**What to do**: Every record below is to be copied exactly, with its images omitted.

──────── Entries shown ────────

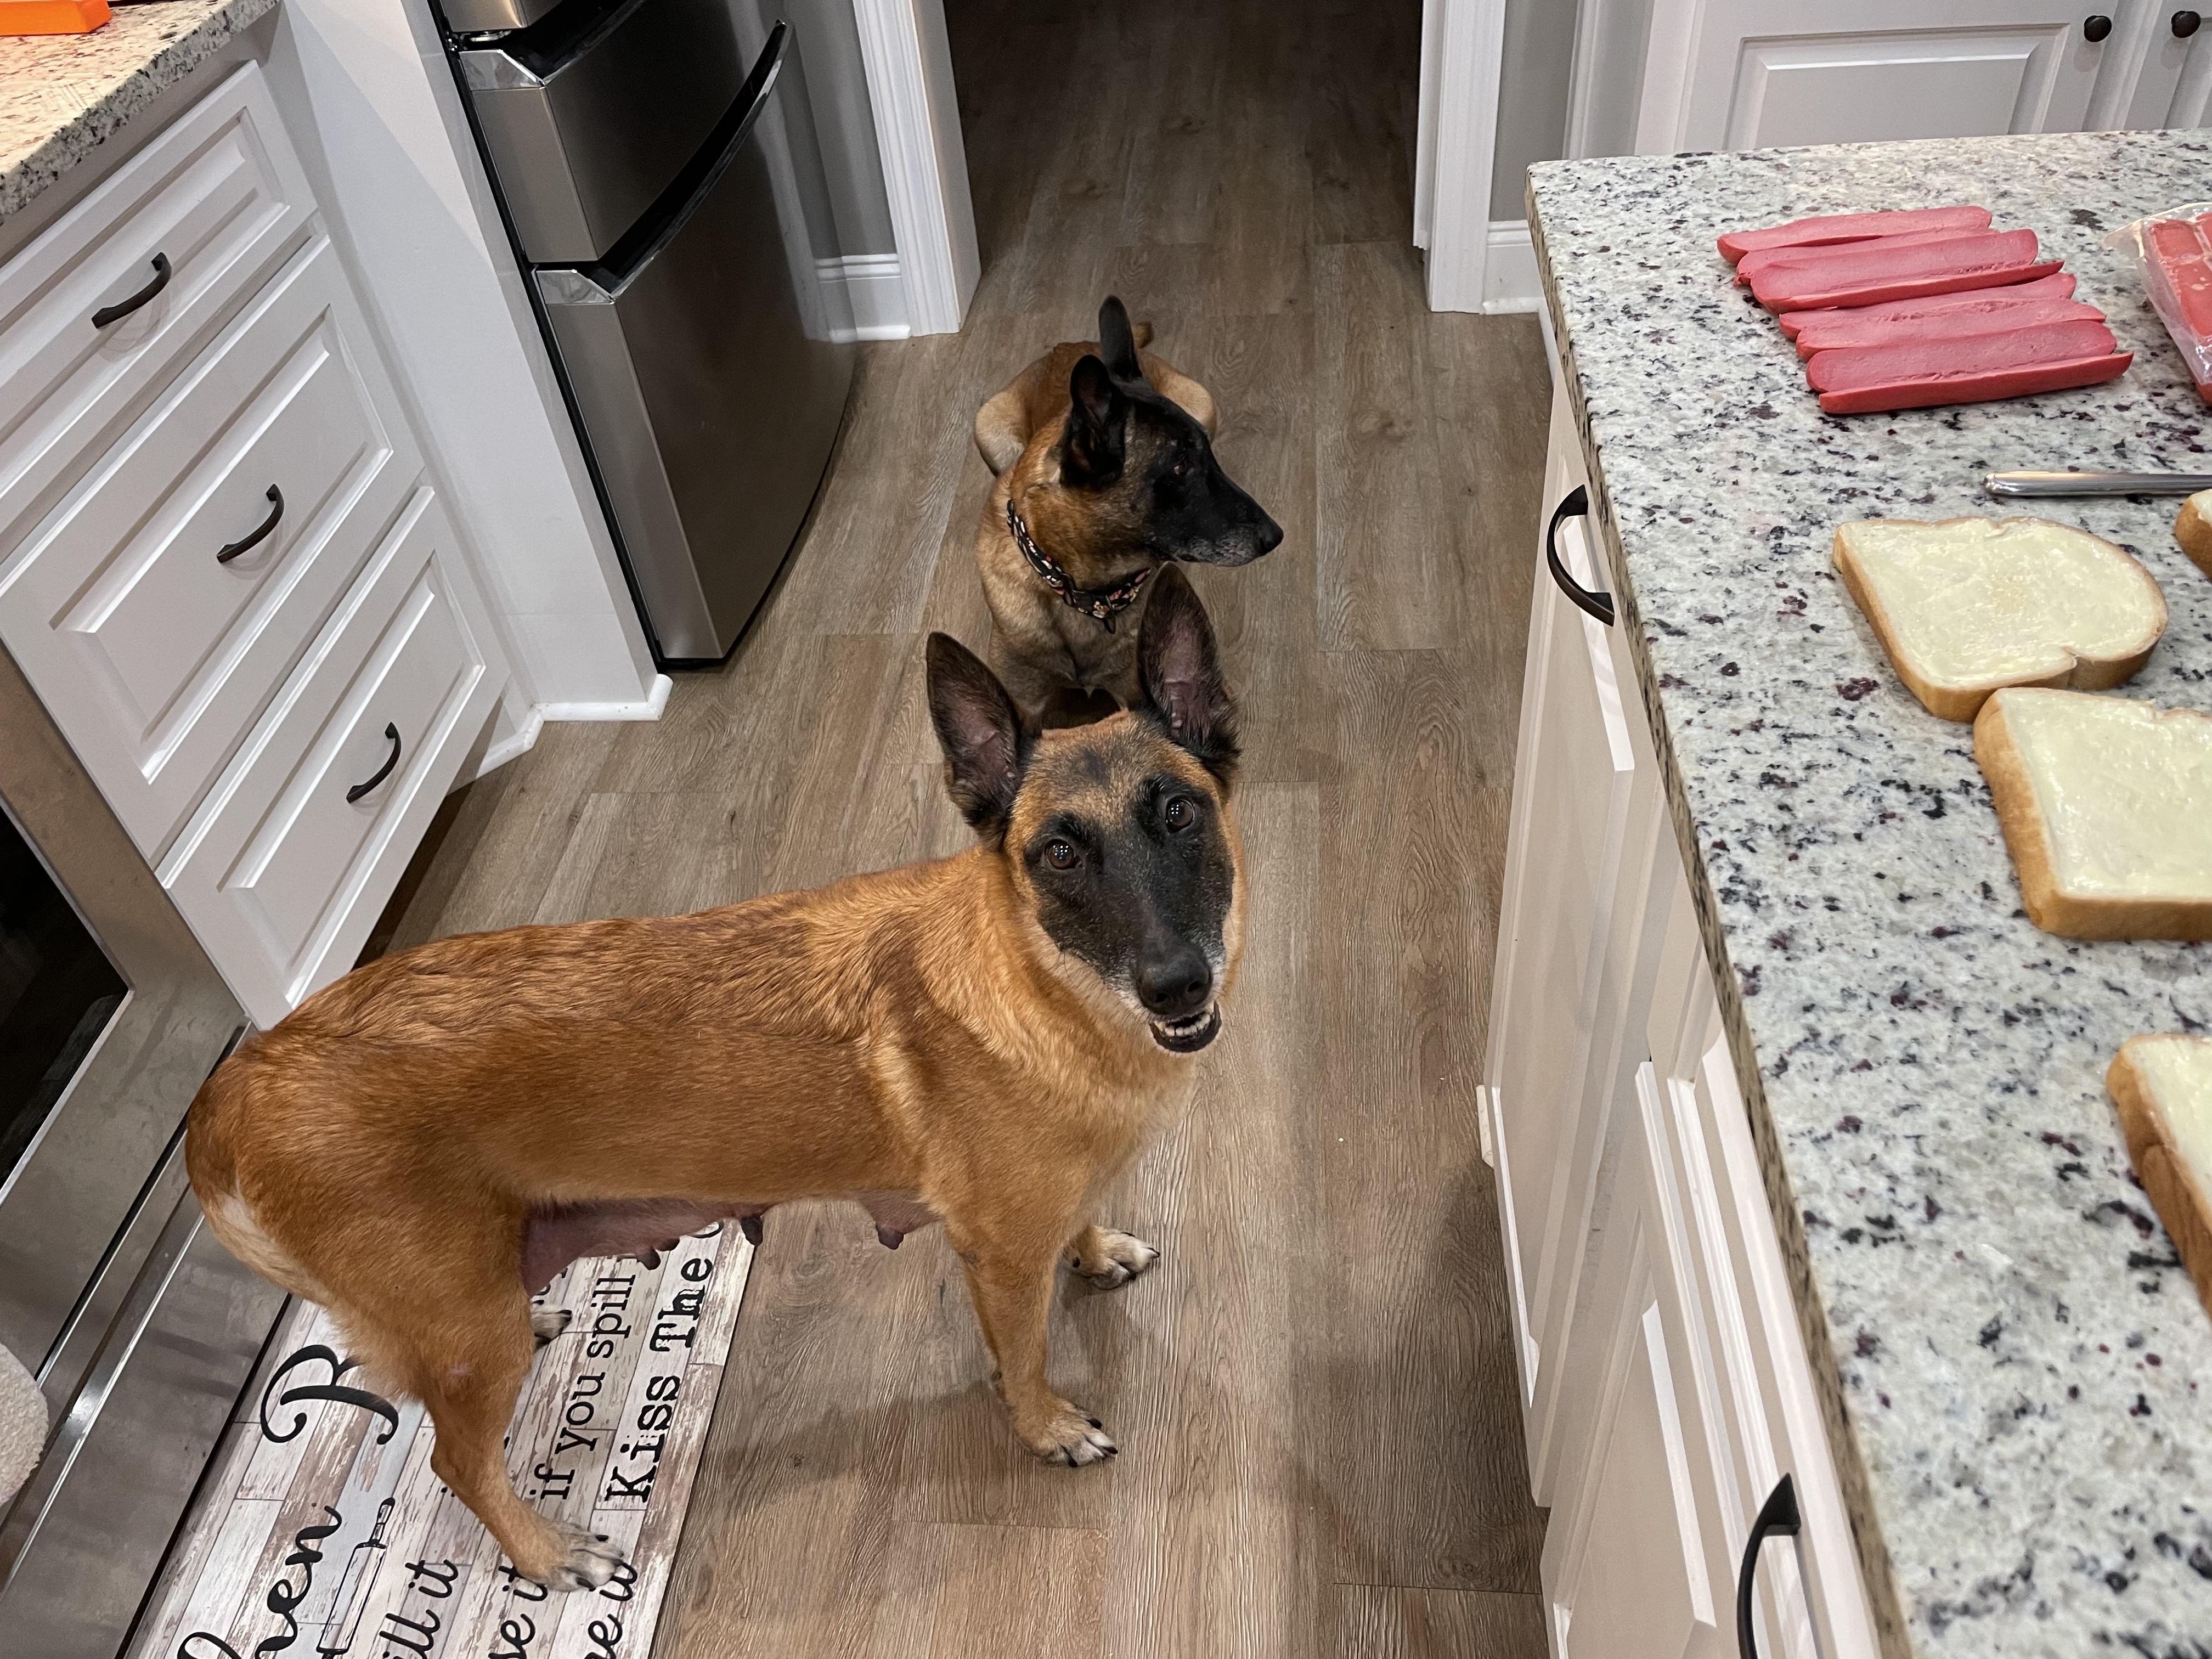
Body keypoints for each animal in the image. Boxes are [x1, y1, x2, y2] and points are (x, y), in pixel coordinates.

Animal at [185, 567, 1247, 1593]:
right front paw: (1047, 1426)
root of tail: (244, 1074)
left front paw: (1097, 1248)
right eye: (1059, 853)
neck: (1043, 979)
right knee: (458, 1460)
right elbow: (1024, 1359)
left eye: (1180, 813)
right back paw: (546, 1553)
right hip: (465, 1336)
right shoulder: (1002, 1259)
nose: (1178, 984)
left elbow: (1081, 1218)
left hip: (472, 1307)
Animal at [973, 296, 1280, 727]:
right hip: (988, 426)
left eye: (1208, 457)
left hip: (1202, 399)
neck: (1084, 592)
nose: (1276, 537)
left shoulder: (1136, 694)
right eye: (1181, 467)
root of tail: (1073, 343)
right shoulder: (1022, 703)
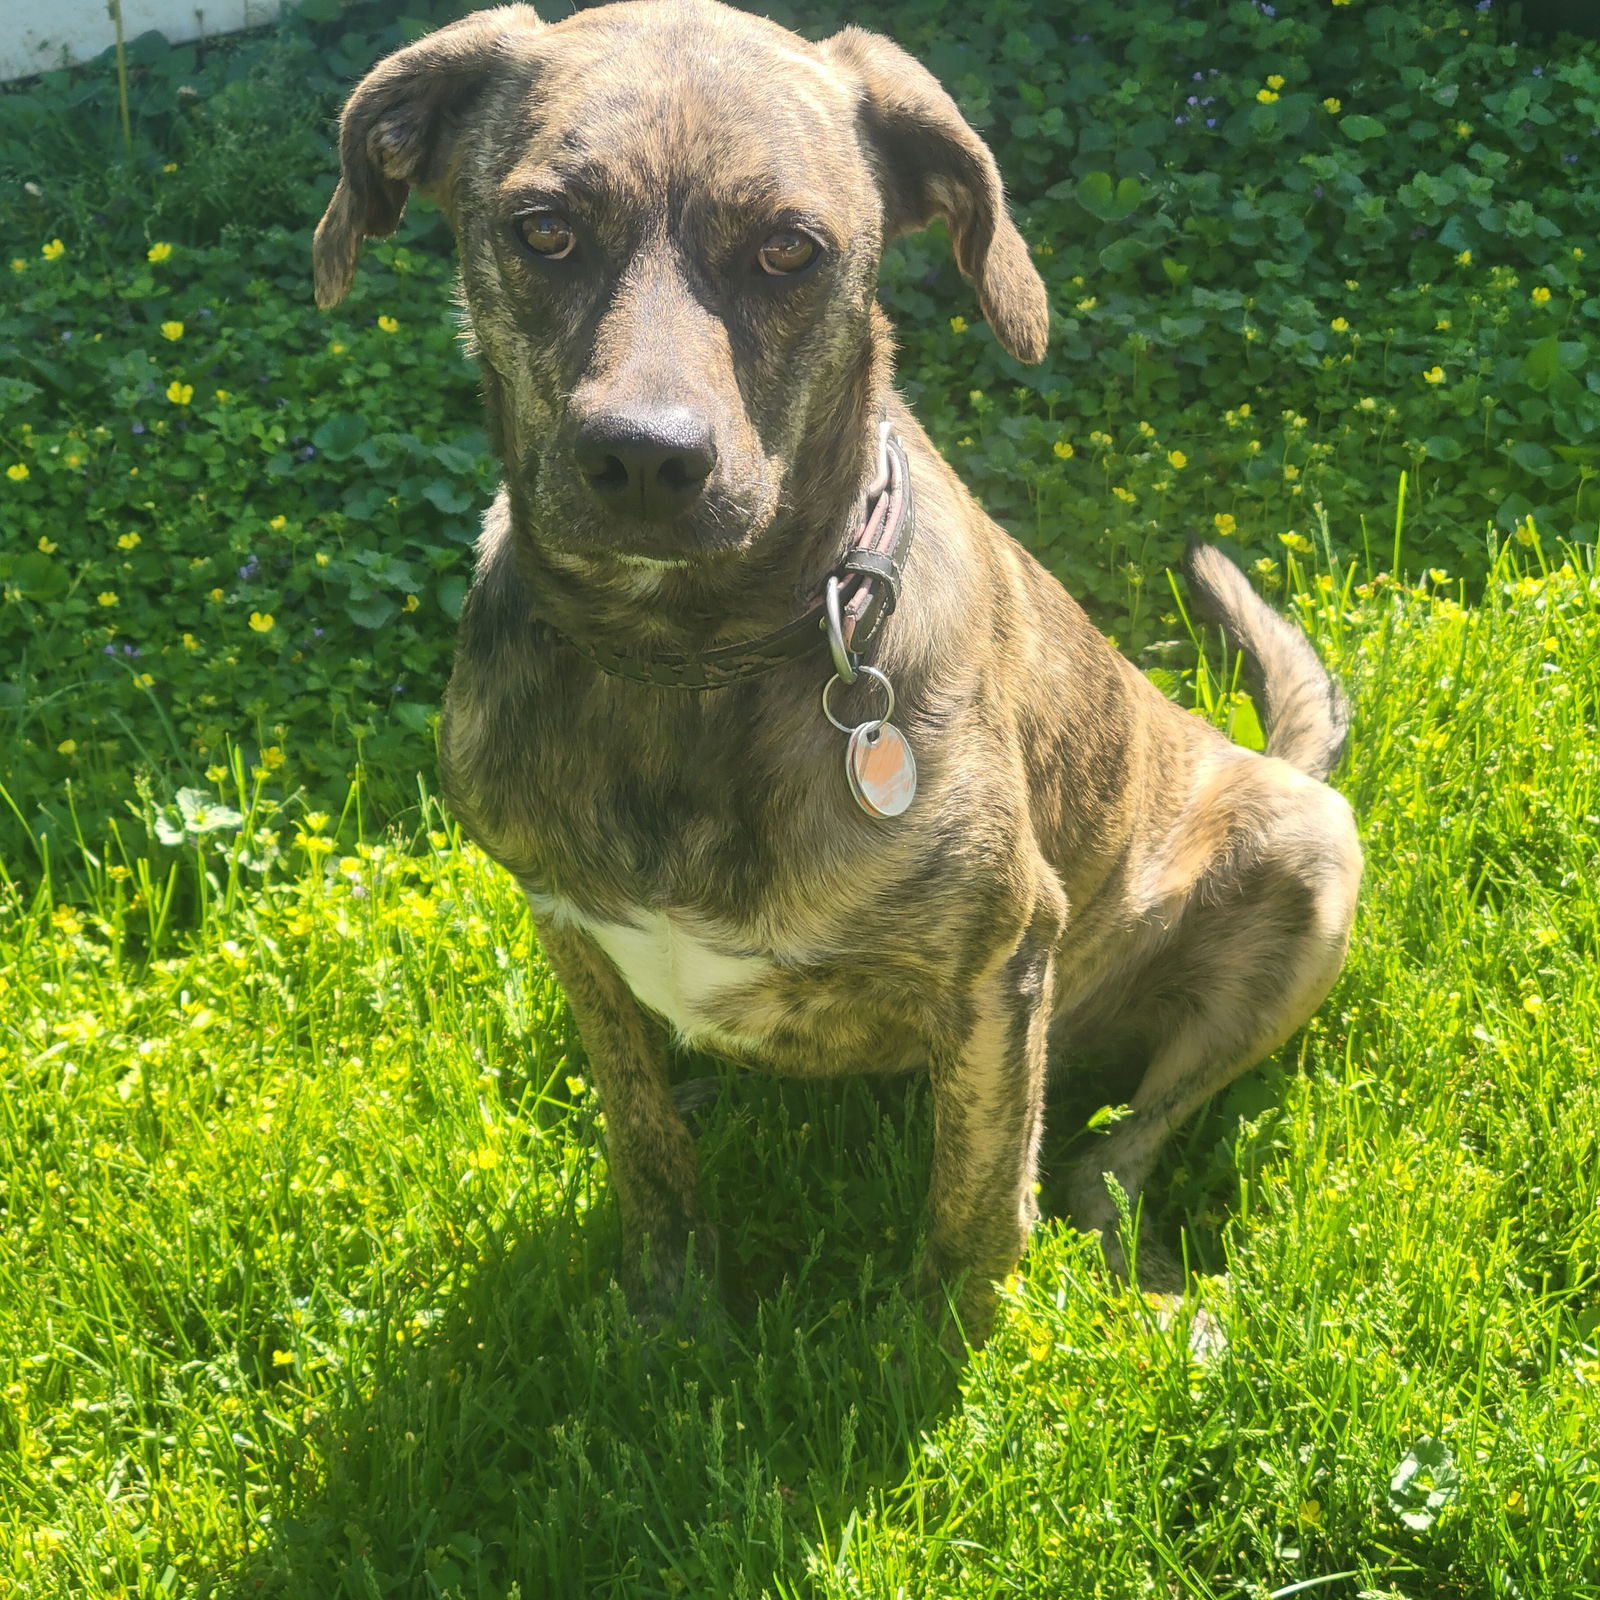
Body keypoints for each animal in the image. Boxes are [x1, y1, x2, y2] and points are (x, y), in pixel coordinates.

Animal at [312, 0, 1363, 1337]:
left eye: (789, 250)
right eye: (541, 229)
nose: (645, 460)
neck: (687, 663)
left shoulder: (999, 966)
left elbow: (977, 1206)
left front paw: (942, 1359)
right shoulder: (568, 931)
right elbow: (643, 1144)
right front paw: (668, 1312)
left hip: (1304, 864)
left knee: (1108, 1153)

────────

**Exercise output**:
Body keypoints for each animal in the image. Boxes are [x1, y1, x2, y2] and points are (x, y), in pixel coordinates.

Animal at [185, 567, 1247, 1593]:
right front paw: (1047, 1426)
root of tail: (244, 1074)
left front paw: (1097, 1248)
right eye: (1059, 853)
neck: (1043, 979)
right knee: (458, 1460)
right elbow: (1024, 1359)
left eye: (1180, 813)
right back paw: (546, 1553)
right hip: (465, 1336)
right shoulder: (1002, 1259)
nose: (1178, 984)
left elbow: (1081, 1218)
left hip: (472, 1307)
Animal at [973, 296, 1280, 727]:
right hip: (988, 426)
left eye: (1208, 457)
left hip: (1202, 399)
neck: (1084, 592)
nose: (1276, 537)
left shoulder: (1136, 694)
right eye: (1181, 467)
root of tail: (1073, 343)
right shoulder: (1022, 703)
Body keypoints for each animal in the image. Boxes are [x1, y1, x2, y2] and points are (x, y), in pixel coordinates.

Animal at [312, 0, 1363, 1337]:
left eye: (789, 250)
right eye: (541, 229)
nose: (645, 460)
neck: (687, 663)
left shoulder: (999, 966)
left elbow: (977, 1206)
left front paw: (942, 1359)
right shoulder: (568, 931)
right elbow: (643, 1144)
right front paw: (668, 1312)
left hip: (1304, 864)
left knee: (1108, 1153)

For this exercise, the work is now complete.